_What to produce_:
In your copy, reproduce the entries exactly as they are, minus the images.

_Excerpted data_:

_ _ _

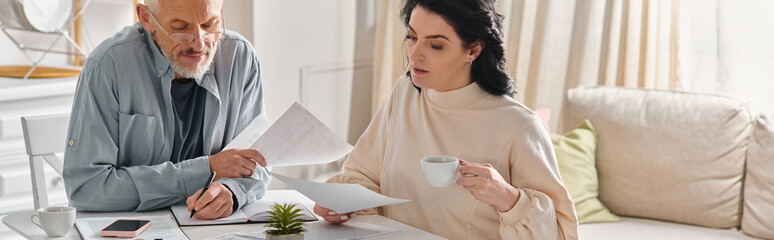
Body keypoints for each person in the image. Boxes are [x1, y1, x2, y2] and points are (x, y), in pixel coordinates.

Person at [313, 0, 579, 239]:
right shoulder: (403, 94)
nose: (415, 54)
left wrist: (509, 199)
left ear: (473, 50)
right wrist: (340, 203)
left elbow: (559, 232)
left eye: (436, 45)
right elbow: (363, 175)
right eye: (412, 37)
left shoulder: (519, 126)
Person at [63, 0, 270, 220]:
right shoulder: (108, 65)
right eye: (180, 28)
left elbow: (257, 165)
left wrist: (231, 192)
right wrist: (206, 169)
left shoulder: (241, 56)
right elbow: (86, 189)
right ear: (146, 18)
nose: (199, 44)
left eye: (210, 24)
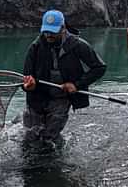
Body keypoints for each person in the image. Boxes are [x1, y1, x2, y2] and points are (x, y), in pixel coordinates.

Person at [22, 10, 106, 146]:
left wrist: (76, 85)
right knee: (30, 137)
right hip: (37, 97)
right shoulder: (35, 47)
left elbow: (99, 68)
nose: (48, 35)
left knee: (50, 137)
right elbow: (26, 77)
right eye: (46, 31)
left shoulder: (78, 45)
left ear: (63, 28)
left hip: (61, 99)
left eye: (53, 31)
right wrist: (28, 86)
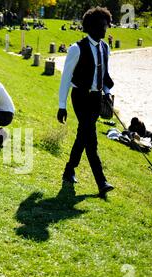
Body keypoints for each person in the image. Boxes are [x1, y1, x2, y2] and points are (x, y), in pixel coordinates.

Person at [57, 7, 115, 197]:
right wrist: (62, 106)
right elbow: (65, 78)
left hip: (97, 98)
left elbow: (104, 75)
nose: (105, 30)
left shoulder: (105, 48)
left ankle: (69, 169)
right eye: (101, 26)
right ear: (90, 27)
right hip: (80, 97)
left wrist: (107, 92)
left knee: (83, 135)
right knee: (91, 138)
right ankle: (101, 181)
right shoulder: (76, 49)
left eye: (106, 26)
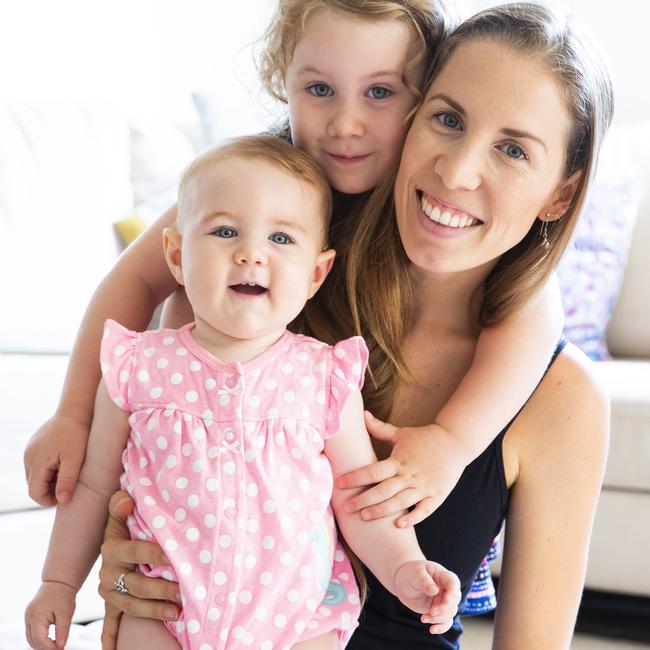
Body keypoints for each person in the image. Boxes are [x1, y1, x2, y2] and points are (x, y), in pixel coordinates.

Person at [96, 4, 614, 649]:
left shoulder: (558, 397)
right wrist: (122, 585)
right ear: (410, 120)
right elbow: (137, 543)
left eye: (513, 150)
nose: (455, 171)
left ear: (560, 196)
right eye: (447, 119)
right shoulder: (256, 303)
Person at [24, 136, 461, 650]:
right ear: (177, 256)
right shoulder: (138, 366)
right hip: (163, 610)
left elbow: (356, 494)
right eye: (225, 231)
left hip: (296, 619)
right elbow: (94, 487)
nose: (251, 253)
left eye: (281, 239)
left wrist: (404, 565)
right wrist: (58, 583)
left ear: (317, 273)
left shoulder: (323, 377)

_ _ _

_Response area_:
Body keypoints for each person in the image. Boxes are [x1, y1, x2, y2] and points are (x, y), in pixel coordinates.

Person at [313, 0, 579, 239]:
right shoulder: (403, 94)
nose: (415, 54)
left wrist: (509, 199)
left ear: (473, 50)
right wrist: (340, 203)
left elbow: (559, 232)
left eye: (436, 45)
right elbow: (363, 175)
right eye: (412, 37)
left shoulder: (519, 126)
Person at [63, 0, 270, 220]:
right shoulder: (108, 65)
right eye: (180, 28)
left elbow: (257, 165)
left wrist: (231, 192)
right wrist: (206, 169)
left shoulder: (241, 56)
right elbow: (86, 189)
right ear: (146, 18)
nose: (199, 44)
left eye: (210, 24)
Body keypoints for each person in the image. Boxes are [x1, y1, x2, y2] and points are (x, y), in pixel coordinates.

Person at [22, 10, 106, 146]:
left wrist: (76, 85)
right knee: (30, 137)
right hip: (37, 97)
right shoulder: (35, 47)
left elbow: (99, 68)
nose: (48, 35)
left knee: (50, 137)
right elbow: (26, 77)
right eye: (46, 31)
left shoulder: (78, 45)
left ear: (63, 28)
left hip: (61, 99)
left eye: (53, 31)
right wrist: (28, 86)
Body keypoints for each person in the image. Boxes are [x1, y1, x2, y2] and points are (x, y), in pixel coordinates.

Person at [57, 7, 115, 197]:
right wrist: (62, 106)
right elbow: (65, 78)
left hip: (97, 98)
left elbow: (104, 75)
nose: (105, 30)
left shoulder: (105, 48)
left ankle: (69, 169)
right eye: (101, 26)
right ear: (90, 27)
right hip: (80, 97)
left wrist: (107, 92)
left knee: (83, 135)
right knee: (91, 138)
right ankle: (101, 181)
right shoulder: (76, 49)
left eye: (106, 26)
Body keypoints for each person in the image. Boxes are [x1, y1, x2, y2] and points are (x, y), in pixel coordinates.

Person at [96, 4, 614, 649]:
left shoulder: (558, 397)
right wrist: (122, 585)
right ear: (410, 120)
right elbow: (137, 543)
left eye: (513, 150)
nose: (455, 171)
left ear: (560, 196)
right eye: (447, 119)
right shoulder: (256, 303)
Person at [24, 136, 461, 650]:
right ear: (177, 256)
right shoulder: (138, 366)
right hip: (163, 610)
left elbow: (356, 494)
right eye: (225, 231)
left hip: (296, 619)
right elbow: (94, 487)
nose: (251, 253)
left eye: (281, 239)
left wrist: (404, 565)
right wrist: (58, 583)
left ear: (317, 273)
left shoulder: (323, 377)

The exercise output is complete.